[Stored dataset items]
::::
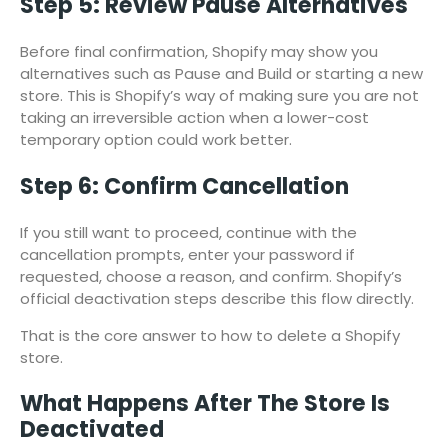
Step 5: Review Pause Alternatives
Before final confirmation, Shopify may show you
alternatives such as Pause and Build or starting a new
store. This is Shopify’s way of making sure you are not
taking an irreversible action when a lower-cost
temporary option could work better.
Step 6: Confirm Cancellation
If you still want to proceed, continue with the
cancellation prompts, enter your password if
requested, choose a reason, and confirm. Shopify’s
official deactivation steps describe this flow directly.
That is the core answer to how to delete a Shopify
store.
What Happens After The Store Is
Deactivated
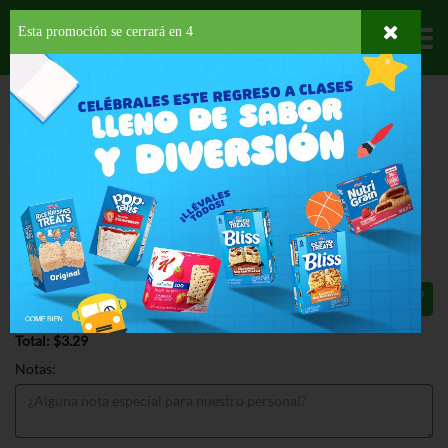
Esta promoción se cerrará en
3
Departamentos
HOME
HOGAR, SALUD Y BELLEZA
HIGIENE PERSONAL
PASTA DENTAL
COLGATE CAVITY PROTECTION PASTE
COLGATE CAVITY PROTECTION
PASTE 6 OZ
$3.29
Total: $3.29
Notas:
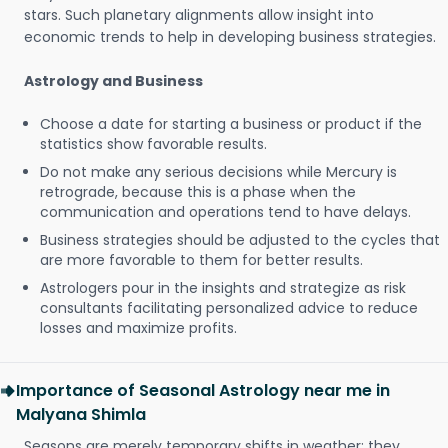
stars. Such planetary alignments allow insight into
economic trends to help in developing business strategies.
Astrology and Business
Choose a date for starting a business or product if the
statistics show favorable results.
Do not make any serious decisions while Mercury is
retrograde, because this is a phase when the
communication and operations tend to have delays.
Business strategies should be adjusted to the cycles that
are more favorable to them for better results.
Astrologers pour in the insights and strategize as risk
consultants facilitating personalized advice to reduce
losses and maximize profits.
Importance of Seasonal Astrology near me in
Malyana Shimla
Seasons are merely temporary shifts in weather; they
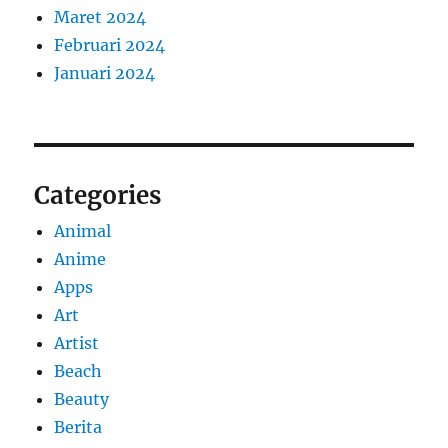
Maret 2024
Februari 2024
Januari 2024
Categories
Animal
Anime
Apps
Art
Artist
Beach
Beauty
Berita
::::
(EXERCISE GOAL) All entries must be written out again exactly as given, with no pictures in the copy.

(SOLVED PROBLEM)
Step 5: Review Pause Alternatives
Before final confirmation, Shopify may show you
alternatives such as Pause and Build or starting a new
store. This is Shopify’s way of making sure you are not
taking an irreversible action when a lower-cost
temporary option could work better.
Step 6: Confirm Cancellation
If you still want to proceed, continue with the
cancellation prompts, enter your password if
requested, choose a reason, and confirm. Shopify’s
official deactivation steps describe this flow directly.
That is the core answer to how to delete a Shopify
store.
What Happens After The Store Is
Deactivated
Esta promoción se cerrará en
3
Departamentos
HOME
HOGAR, SALUD Y BELLEZA
HIGIENE PERSONAL
PASTA DENTAL
COLGATE CAVITY PROTECTION PASTE
COLGATE CAVITY PROTECTION
PASTE 6 OZ
$3.29
Total: $3.29
Notas:
stars. Such planetary alignments allow insight into
economic trends to help in developing business strategies.
Astrology and Business
Choose a date for starting a business or product if the
statistics show favorable results.
Do not make any serious decisions while Mercury is
retrograde, because this is a phase when the
communication and operations tend to have delays.
Business strategies should be adjusted to the cycles that
are more favorable to them for better results.
Astrologers pour in the insights and strategize as risk
consultants facilitating personalized advice to reduce
losses and maximize profits.
Importance of Seasonal Astrology near me in
Malyana Shimla
Seasons are merely temporary shifts in weather; they
Maret 2024
Februari 2024
Januari 2024
Categories
Animal
Anime
Apps
Art
Artist
Beach
Beauty
Berita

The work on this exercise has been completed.